The expensive cameras and high-end computers used in his father's studio are now in need of repairs due to the lack of daily use. These include lenses worth several lakhs bought availing loans repaid through EMI schemes. The imported raw materials and spare parts have become expensive as well.
"There was no work for a long time when we reopened in August last year. Cameras need lubrication oil, chances of fungal spread have increased. We have had to spend a bomb to fix our system's motherboard, hard disk. Everything is getting damaged," Akhil said.
"When the price of ink used in printers also increased, we started charging Rs 120 for passport photos instead of Rs 80 and Rs 20 for each extra copy. That couldn't sustain our household and we decided to try out wedding photography," Akhil said.
But little did he and photographers like him know back then that things were shaky there as well. Like most wedding-associated industries, the photo and videography business too was hit by the restrictions on social gatherings.
Travelling wedding parties opt to hire local teams from these destinations rather than taking someone with them to reduce the contingent size. This meant the money earned by Akhil and his like fell drastically.
"There is a significant fall in the number of works and for the worst, people have started to believe it is alright to conduct ceremonies without videography. For photographers, reduced attendees means lesser pages or leaves in the album which is not good for business," said Shalu Abraham of Pathanamthitta-based Pinnacle event planners.
Photographers are paid per leaf of the wedding album, explained Shalu. "If 20 people are present, there won't be more than six or seven group photos. Even if we enlarge a few, there will be no more than 30 leaves in the album in place of 60 or 70 earlier," he explained.
That said, photographers find themselves in a decent spot compared to videographers and editors.
"When 500-1000 people used to attend weddings, it required three or four videographers to cover it thoroughly. The families of both bride and groom used to hire videographers separately. But now, one person is hired which means at least three people are missing out on a chance to work," Shalu said.
"We used to take 9 or 10 cameras to cover major events earlier. Now, there is no need to use more than two anywhere. People think the number of participants has something to do with our effort. They ask why can't we lower our fee as there are not many faces to shoot. They aren't bothered about the equipment rent and processing charge at labs which remain unchanged," said Kochi-based freelancer Arjun.
Freelance editors, a vital part of the industry, are also struggling to pull through. Earlier there was no dearth of work as studios hired them to save time in photo retouch works and video editing.
"Now, we are desperate for work. Some amateurs are willing to work for a few thousand rupees and this has taken out our bargaining power," said Anu P who has been working as an independent video editor for over seven years.
While contacts in top event management firms and his experience have helped him stay afloat, Anu said there has been a steady decline in his income since the lockdown.
"Be it marriage, baptism or anything else, rituals remain the same even with fewer people in attendence. Now, with a smaller crowd to cover, the cameraman will be bringing total footage close to 50 GB mostly -- which means more work for editors.
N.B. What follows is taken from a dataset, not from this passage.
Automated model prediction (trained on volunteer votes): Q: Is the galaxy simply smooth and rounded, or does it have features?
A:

"Full-length works have come down and people now demand 10-minute long highlights from the whole event. To make a good 10-minute highlight, we need to see the entire footage and identify all the salient shots. Even with the extra effort, our income has come down and we can't argue as there is always someone ready to take up the offer at the lower rate," Anu said.
"We used to reject projects earlier as it was easy to reach our target during the wedding season. Now, we commit to them all, mostly at very low rates and makes just enough to make ends meet," he said.
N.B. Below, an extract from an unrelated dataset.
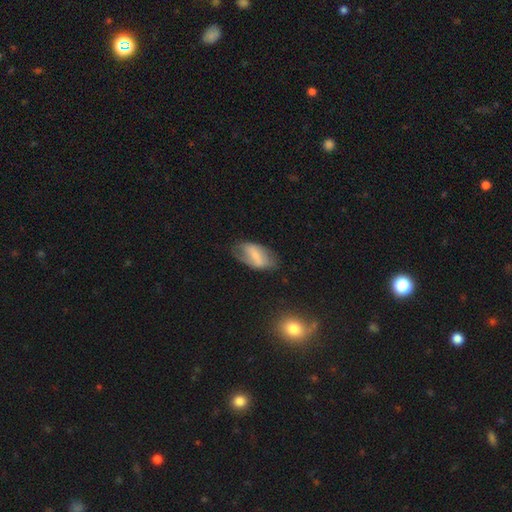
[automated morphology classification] A smooth galaxy with no disk features (49%).

Vote fractions:
- Smooth or featured? smooth: 49% / featured or disk: 43% / star or artifact: 8%
- Merging? none: 59% / minor disturbance: 27% / major disturbance: 12% / merger: 2%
Live streaming and 'Save the Date' as saviours for many
There have been a few bright spots thankfully.
Live streaming marriage reception and the rituals became the new normal following the pandemic. With extended families and friends missing out, people are happy to have an alternate arrangement in place for them.
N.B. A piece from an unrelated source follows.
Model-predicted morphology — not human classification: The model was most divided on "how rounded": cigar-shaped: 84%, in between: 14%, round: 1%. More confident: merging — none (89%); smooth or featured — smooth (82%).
"We use soundtracks except for when the rituals are going on. It is more of a necessity than a new trend for many families," said Arjun, who has been live-streaming corporate meetings and sports events for over three years now.
Such streaming has brought some relief to the struggling videographers. "You are either hired for an entire day or a four-hour package and payment differs depending on the team and place. Rs 12,000 - Rs 18,000 is the industry standard now," Arjun added.
Another trend that couples have been experimenting with is the Save The Date photo shoots where they pose for dramatic stills to declare their big day. Started by fun-loving amateurs, it has now been adopted by professionals and has helped them in a big way.
"Many couples will come up with a theme of their own. For others, we will set up something depending upon the locality and existing travel rules. The restrictions meant outdoor shoots were restricted but innovation helped us to make some money," said Arjun who charges Rs 10,000 or above for 'Save the Date' shoots.